This is just one of many documented references:
"At a dinner party shortly afterward, a friend of mine, who had visited India many times and even gone to the trouble of learning Hindi, objected strenuously that the picture of Gandhi that emerges in the movie is grossly inaccurate, omitting, as one of many examples, that when Gandhi's wife lay dying of pneumonia and British doctors insisted that a shot of penicillin would save her, Gandhi refused to have this alien medicine injected in her body and simply let her die. (It must be noted that when Gandhi contracted malaria shortly afterward he accepted for himself the alien medicine quinine, and that when he had appendicitis he allowed British doctors to perform on him the alien outrage of an appendectomy.) All of this produced a wistful mooing from an editor of a major newspaper and a recalcitrant, "But still...." I would prefer to explicate things more substantial than a wistful mooing, but there is little doubt it meant the editor in question felt that even if the real Mohandas K. Gandhi had been different from the Gandhi of the movie it would have been nice if he had been like the movie-Gandhi, and that presenting him in this admittedly false manner was beautiful, stirring, and perhaps socially beneficial."

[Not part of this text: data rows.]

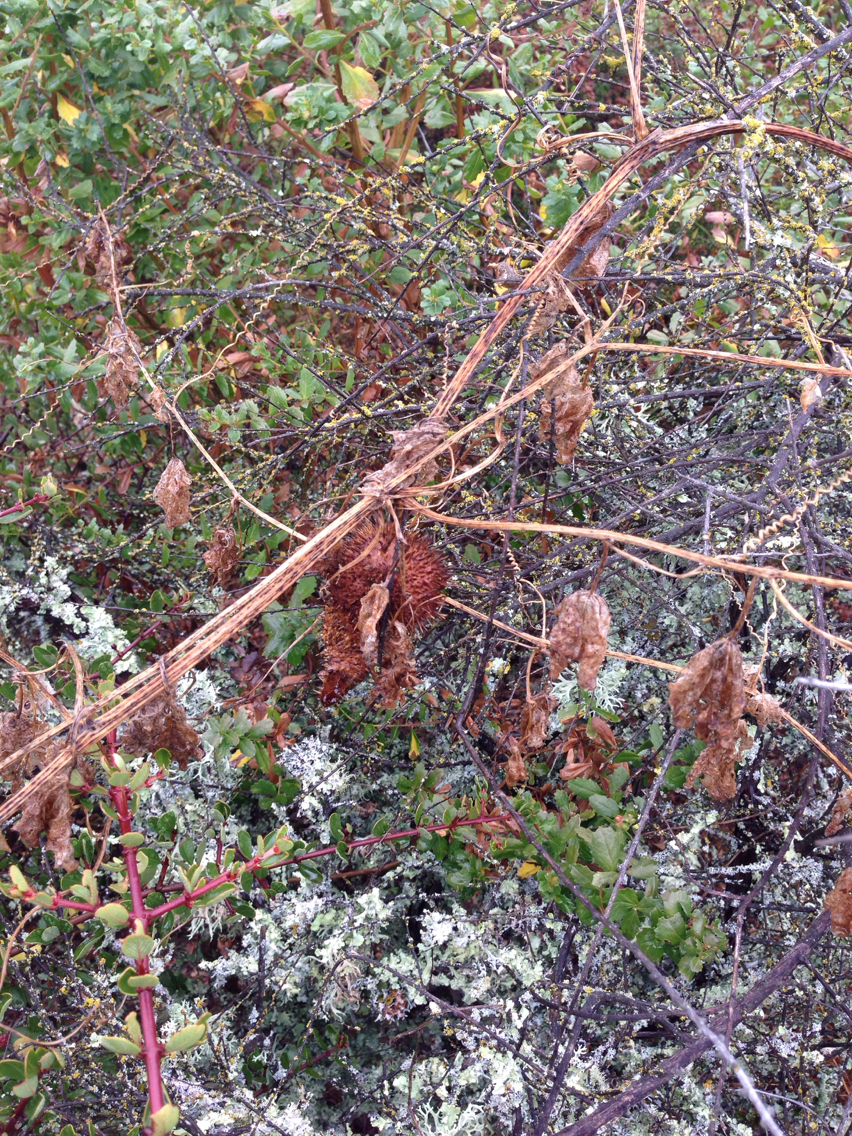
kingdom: Plantae
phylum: Tracheophyta
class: Magnoliopsida
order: Cucurbitales
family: Cucurbitaceae
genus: Marah
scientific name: Marah fabacea
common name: California manroot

Well, it doesn't change what he achieved, but I'm glad I know, from many documented sources mind you, that there is another side to this man.
Which was what? He was like Martin Luther, Nelson Mandela, Charles de Gaul,etc. in that he (Gandhi) didn't create any sort of nationalistic movement, protest, action(s) against, opposition to, etc. re: the British Raj. His chief role, historically speaking, is that he became the figure head. This is not to say no contributes were ever made to the cause, only that he was not the alpha-and-omega some histories (and historians) would have us believe.